Aug 14, 2008
The Advantages of the Fundamental Analysis
by Bi3ard / General
Which stocks to buy or how to analyze their value and prices are the common questions that investors often ask. The fundamental analysis in the stock market is the important step in revealing this answers.
Fundamental analysis is actually a stock valuation method that uses economic and financial analysis to predict movement of stock prices.
The fundamental information analyzed within this type of valuation, can include a companies’ financial reports or/and non-financial information such as various estimates of the growth (for example of demand for products sold by the company), industry comparisons, and economy-wide changes, changes in government policies etc.
General Strategy in the Fundamental Analysis
According to the ‘fundamentalists’, the market price of stocks tends to move towards its “real value” or “intrinsic value”. If the “intrinsic” or “real” value of a stock is above the current market price, the investor would purchase the stock because of the fact that the stock price would probably rise and move towards its intrinsic or real value.
For example, if the intrinsic value of a stock is below the market price, smart move for an investor would be to sell the stock because the stock price will probably fall and come closer to its intrinsic value.
But question is how to find out what the intrinsic value of stocks of certain company is? Once that value is revealed, investor would be able to compare this price to the market price of the company and decide whether to buy it or sell it (if investor already owns that stock).
First important step in finding out the intrinsic value of the stock through the fundamental analysis is an examination of the current and future overall health of the economy as a whole.
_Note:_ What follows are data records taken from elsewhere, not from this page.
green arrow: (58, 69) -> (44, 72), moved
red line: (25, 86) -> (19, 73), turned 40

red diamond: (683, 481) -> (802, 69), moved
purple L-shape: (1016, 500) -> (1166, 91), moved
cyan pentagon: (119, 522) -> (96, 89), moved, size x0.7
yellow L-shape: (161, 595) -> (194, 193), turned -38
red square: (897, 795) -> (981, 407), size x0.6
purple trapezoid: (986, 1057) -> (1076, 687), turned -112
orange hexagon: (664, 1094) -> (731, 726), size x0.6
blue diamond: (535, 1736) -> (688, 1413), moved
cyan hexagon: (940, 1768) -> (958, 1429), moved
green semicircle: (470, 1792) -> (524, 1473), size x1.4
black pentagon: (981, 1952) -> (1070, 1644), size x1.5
After analyzing the overall economy state, analysts should analyze the company they are interested in, where the special attention should be given to the analyzing factors that give the company a competitive advantage in its branch, also to the management, experience, history, growth potential, costs, brand name, etc.
These are several questions that anyone who performs fundamental analysis, particularly examination of the company in question:
- Does the company have any competency?
- What advantage the company has over their competitors?
- Does the company have a strong market presence and market share?
- Does the company have to deploy often a large part of their profits and resources in marketing and finding new customers and fighting for market share?
After the analysis of the company and their production, efficiency, market and customer relations, investor will be in a far better position to decide whether the price of the company’s stocks will go up or fall down.
Next step would be analysis of the stocks. There are few tips what shouldn’t be overlooked.
When investing in the stocks, the main goal is to find stocks which price will rise. Moreover, stocks which prices will rise fast.
Important thing to know is that the price of the stock is not important. Some stocks are cheap and some cost more. But, the price of the stock does not make a good stock to buy. What is important is how much the price of the stock is likely to rise.
What is often overlooked in stock prices is the percentage of their rise.
To simplify this:
If the one $500 stock becomes worth $540, then that is 8% rise. This 8% rise only makes $40 to the investor. On the other hand when the same amount is invested in the 50 cent stock and the stock price goes up to $1, that means basically a 100% rise as the stock price has doubled. This 100% rise gives $500 to investor.
But, which is the good way to compare the value of stocks?
The price-to-sales ratio (Price/Sales or P/S) provides a simple approach: taking the company's market capitalization (the number of shares multiplied by the share price) and dividing it by the company's total sales over the past 12 months.
The lower the ratio, the more attractive is the investment. As easy as it sounds, price-to-sales provides a useful measure for sizing up stocks. But investors need to be careful of the ratio's potential pitfalls and possible unreliability.
Tips for P/S ratio
A company with no debt and a low price-to-sales metric is more attractive investment than a company with high debt and the same price-to-sales ratio.
At some point, the debt will need to be paid off and there is always possibility that the company will issue additional equity. New shares will expand market capitalization and drive up the price-to-sales ratio.
So how can investors tell the difference?
There is a method that helps distinguishing "cheap" sales and less healthy ones, burdened with debt. That is a use of enterprise value/sales rather than market capitalization/sales. By adding the company's long-term debt to the company's market capitalization and subtracting any cash, investors get at the company's enterprise value (EV).
EV can be considered as the total cost of buying the company, including its debt and leftover cash, which would offset the cost. EV actually shows how much more investors pay for the debt.
Those were the few basic tips for the fundamental analysis in the stock market.
However, this article has informational purpose only. Before making any decision on investing or self analyzing of market or its trends, it’s recommended that you should consult broker or financial expert.